Business

Skype Skates to New Low With Latest Calling Plans

Skype on Wednesday announced that it is launching subscription plans to more than 170 countries with substantial savings over the company’s standard rates for calling mobile phones and landlines.

Starting Thursday, Skype’s range of calling subscriptions will start from as little as US$1.09 per month and offer effective rates as low as $.01 per minute to almost any destination around the globe. The subscriptions will offer savings of up to 60 percent over Skype’s standard, pay-as-you-go rates, the company said.

Users of the new plans will need only to specify the countries they wish to call, along with whether they’ll be calling mobile phones, landlines or both. They’ll also be able to choose from among a wider variety of subscription plans, ranging from 60 minutes to unlimited packages. One-month, three-month and 12-month calling subscriptions will all be available.

Video Chats for Five

Also on Wednesday, reports emerged that Skype will soon begin a public beta test of its new group video chat feature.

Enabling up to five people to participate in a video call at once, the feature will be free when the beta test launches next week, the Associated Press reported. Eventually, however, Skype plans to charge a fee for the service, Neil Stevens, general manager of Skype’s consumer business segment, told the AP.

A Windows version of group video chat will reportedly launch first, followed by a Mac version later in the year.

12 Percent of Global Calls

“As part of a suite of new premium features coming out later this year, Skype offers consumers and businesses the ability to make video calls with more than one person at a time,” company spokesperson Meghan Cross told the E-Commerce Times. The initial offer will involve a free beta trial, she said. [*Update – May 5, 2010]

Perhaps best known for providing free voice and video calling between Internet-connected computers, Skype since 2005 has also offered low-cost options for users who want to call landline or mobile phone numbers.

Calling through Skype now accounts for 12 percent of the world’s international calls, the company stated, citing TeleGeography Research data. In March, the company announced its Skype mobile service, starting with nine Verizon Wireless 3G smartphones.

Skype will continue to offer its existing Skype Credit and Pay As You Go options for non-subscribers, it said.

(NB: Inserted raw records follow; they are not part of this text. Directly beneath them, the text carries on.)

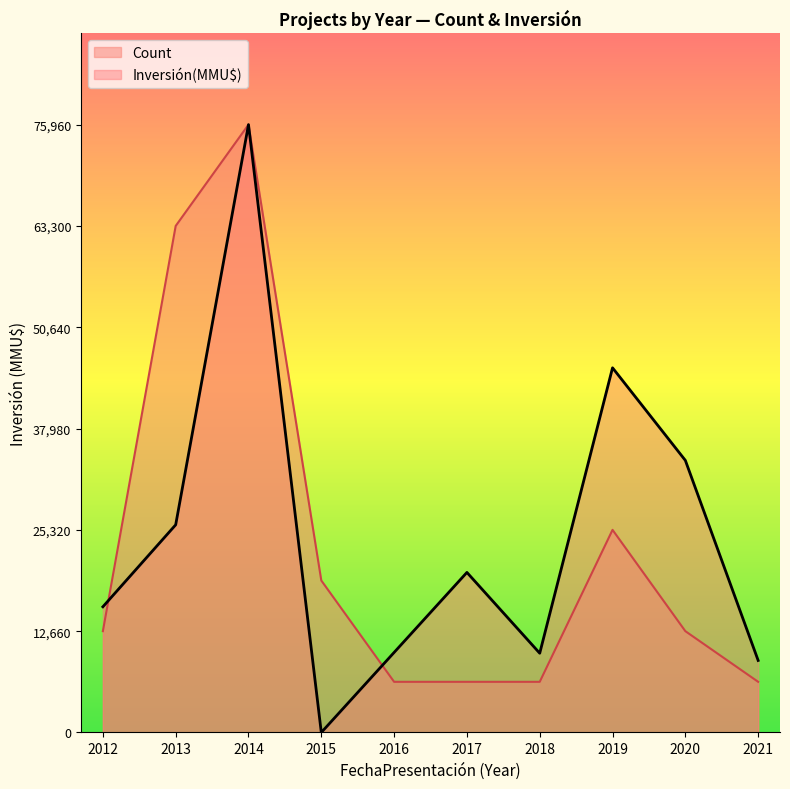

Between 2015 and 2016, which series saw the biggest shift?

Count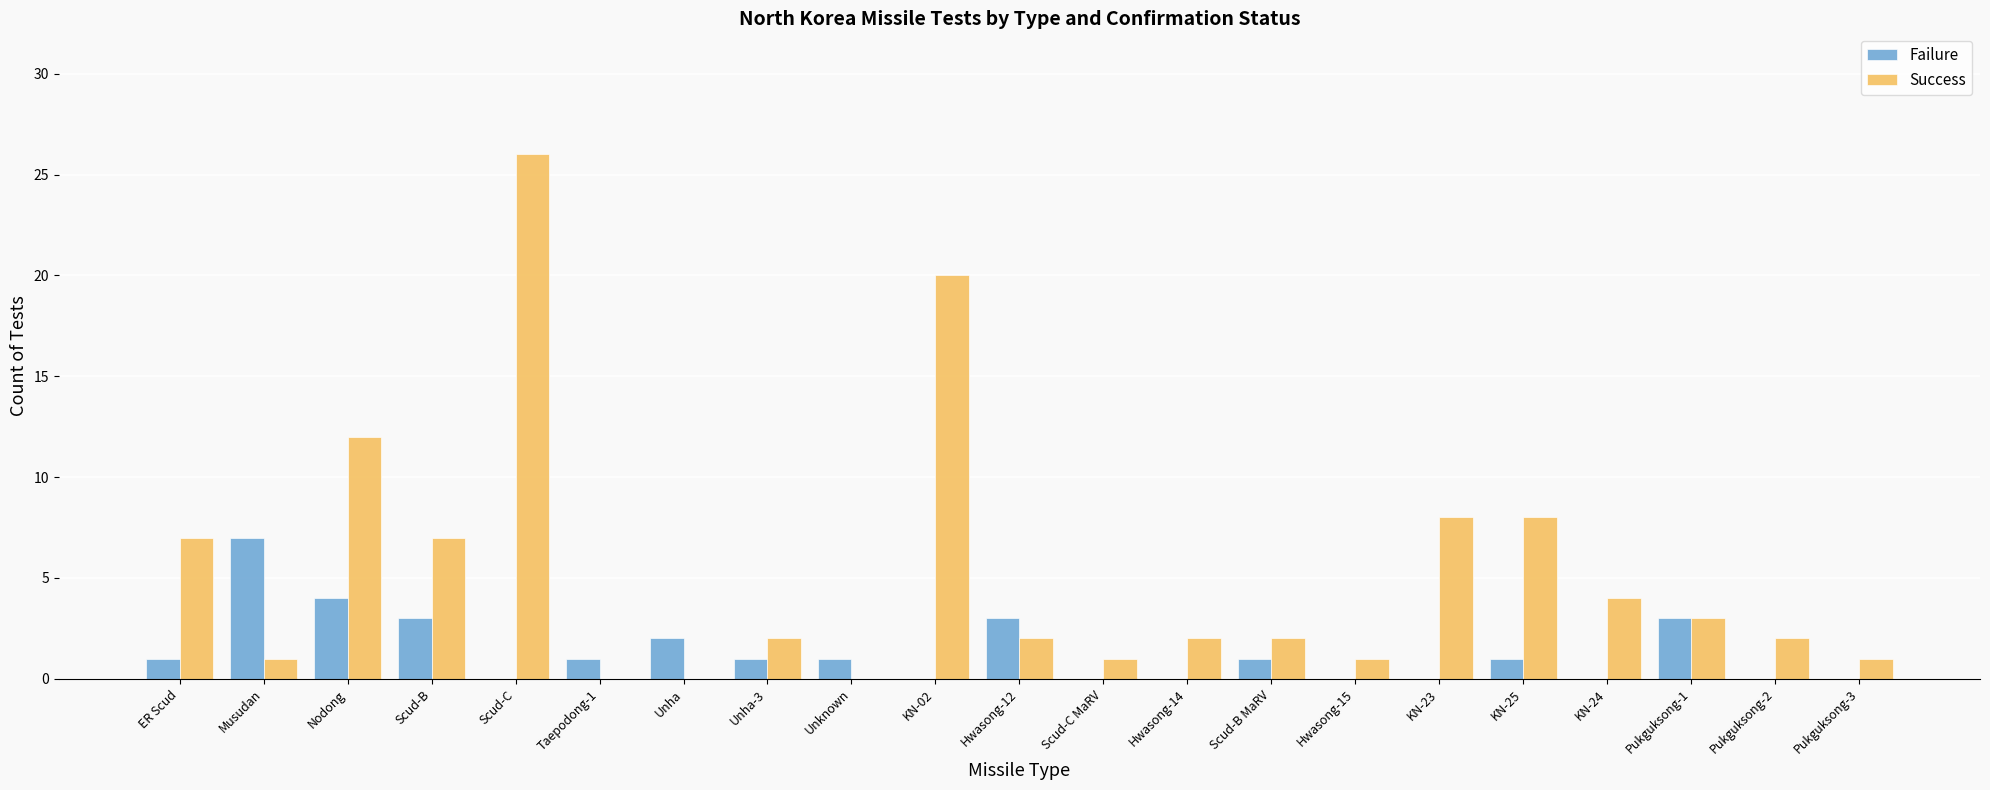

Between ER Scud and KN-25, which series saw the biggest shift?

Success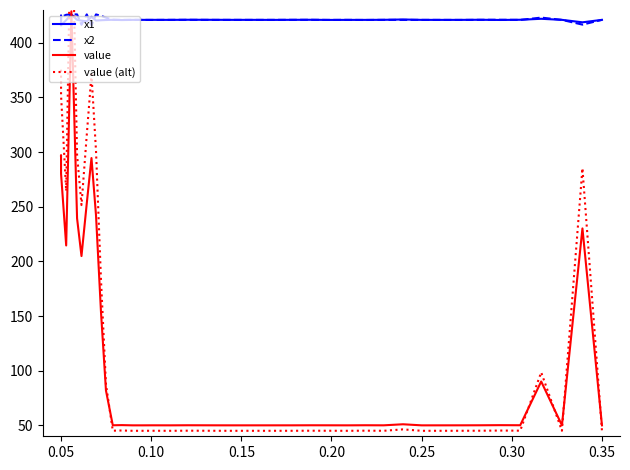

What is the highest value of the x1 series?

426.0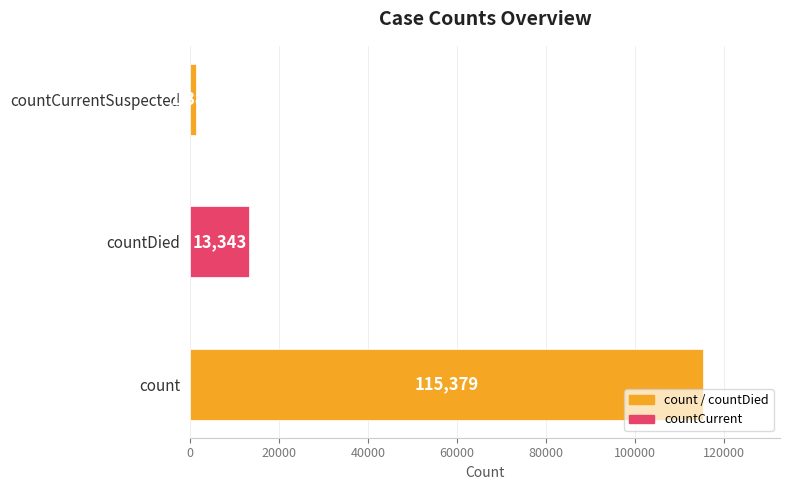

What is the difference between the maximum and minimum values?

113996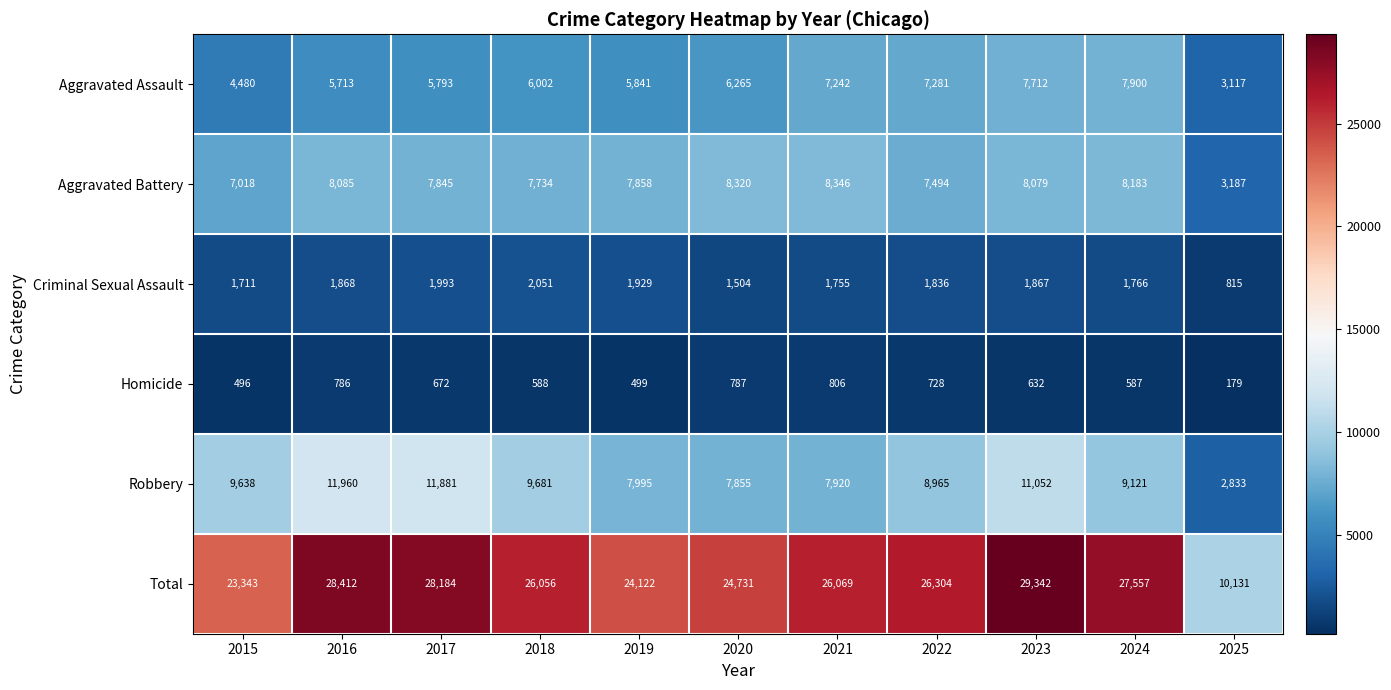

The value of Total at 2022 is 8209. True or false?

False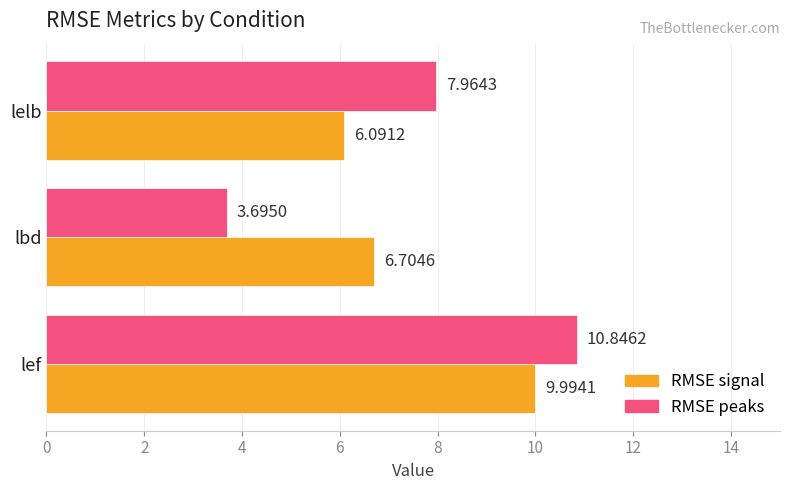

Rank the categories by RMSE peaks value from highest to lowest.

lef, lelb, lbd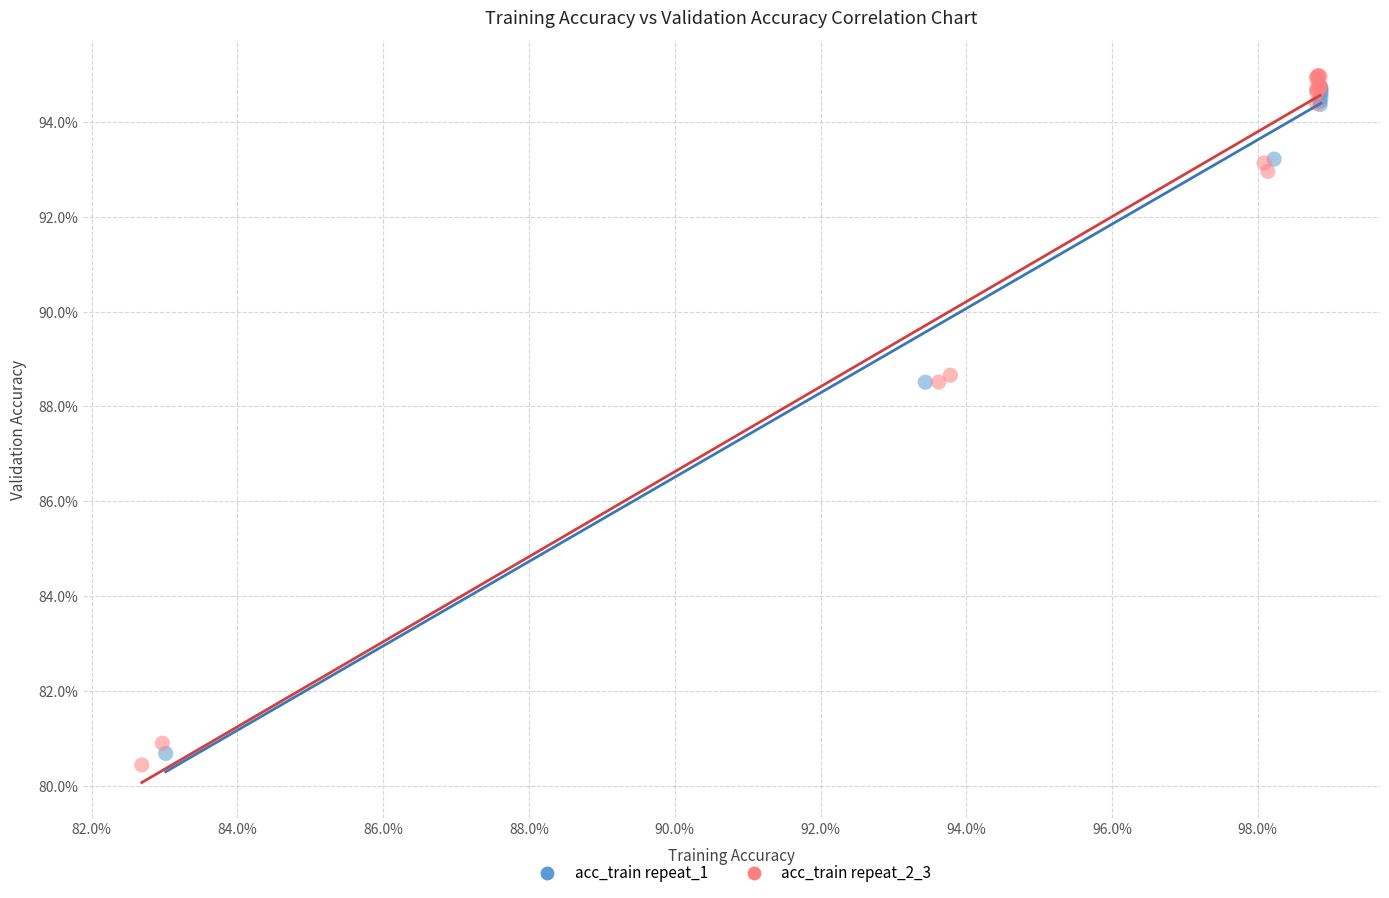

Which series reaches the minimum Y coordinate?

acc_train repeat_2_3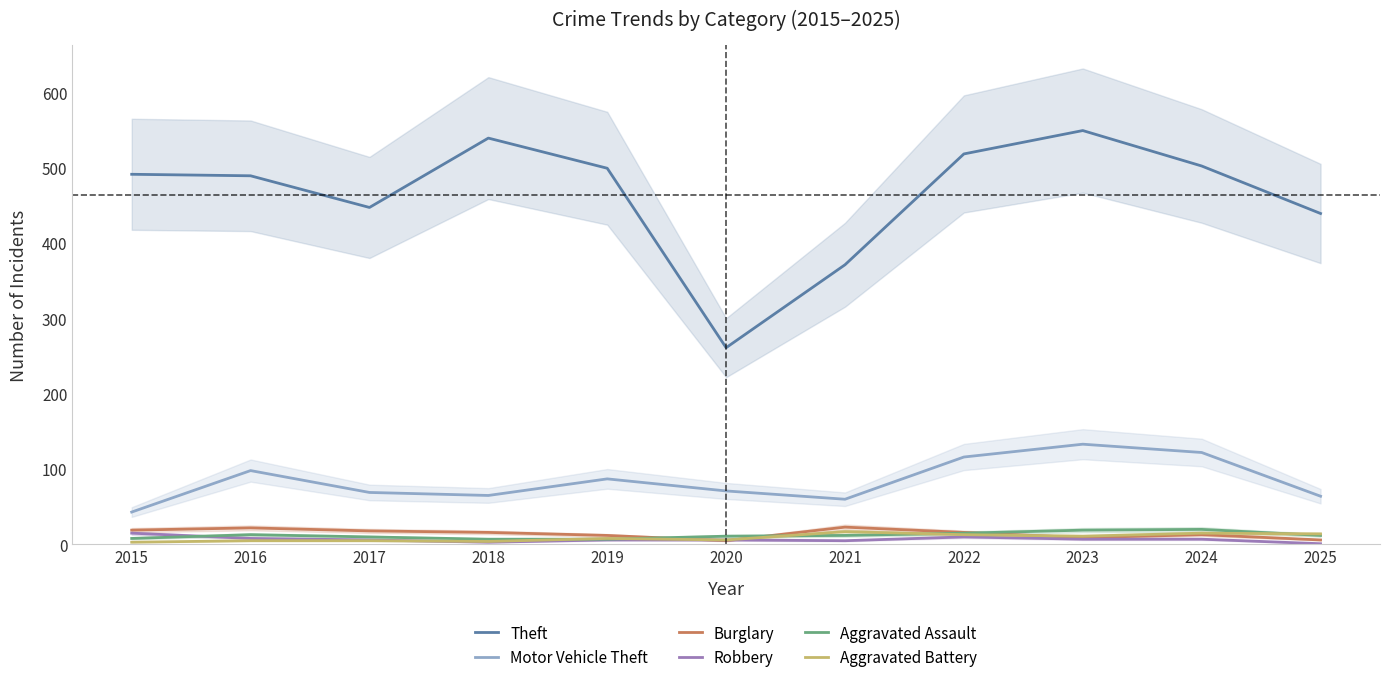

How many lines are shown in the chart?

6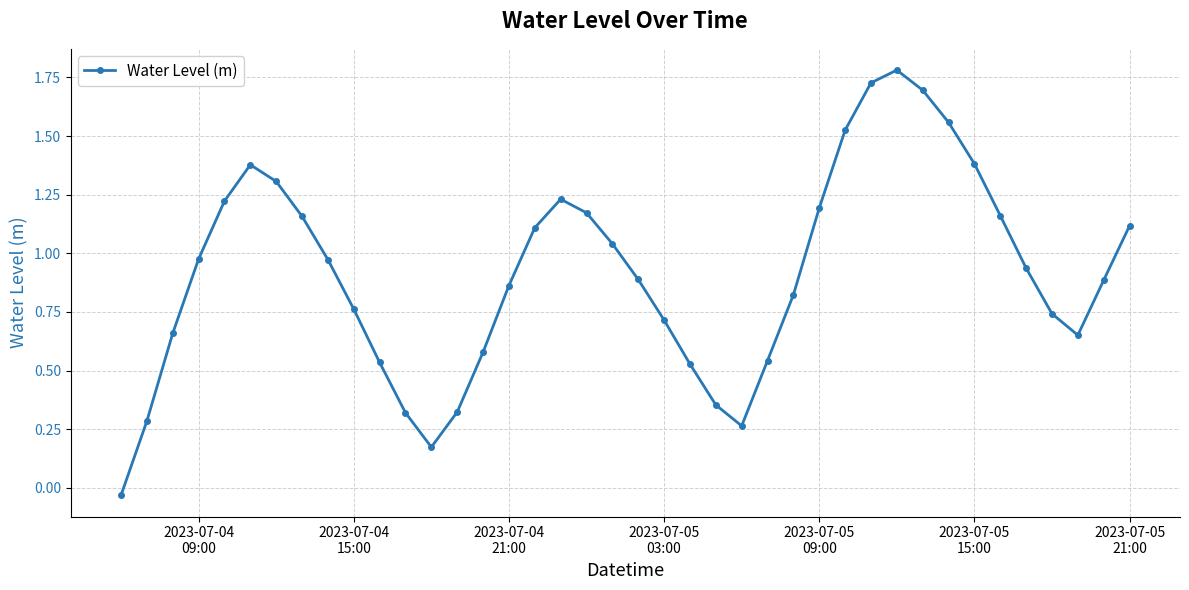

What is the difference between the second highest and minimum values?

1.8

Turning Devices Into Phones

“With more than 500 million users globally, Skype is a growing telephony powerhouse,” Greg Sterling, founder and principal with Sterling Market Intelligence, told the E-Commerce Times.

The United States, where penetration is less, is “a growth market for the company,” Sterling added.

The company’s new pricing options “will be sure to attract more subscribers and, as the quality continues to improve, people will have more confidence using Skype as an alternative to conventional phone lines,” he said. “This is especially true in mobile, as new mobile devices like the iPad proliferate.”

In essence, “Skype makes all these devices into phones,” he pointed out.

The group video chat feature, meanwhile, “will probably also be popular,” Sterling predicted. “More generally, conference calling on Skype is also gaining adoption among businesses because it’s free.”

‘Very Innovative’

Indeed, “Skype is growing in popularity,” telecom and wireless analyst Jeff Kagan agreed. “Customers can either pay a higher per-call rate or a lower subscription rate if they make enough calls to cover the cost.”

The current expansion into other countries is part of Skype’s corporate expansion as a whole, Kagan explained.

“Skype is a very innovative smaller competitor,” he added. “Their new features are often popular among a smaller group of their current users.”

Whether the new features are “really hot, killer features” is the question, Kagan concluded. “It depends on how well they are priced and marketed and how the word spreads one way or another.”


*ECT News Network editor’s note – May 5, 2010: Meghan Cross’ statements were added after the original publication of this article.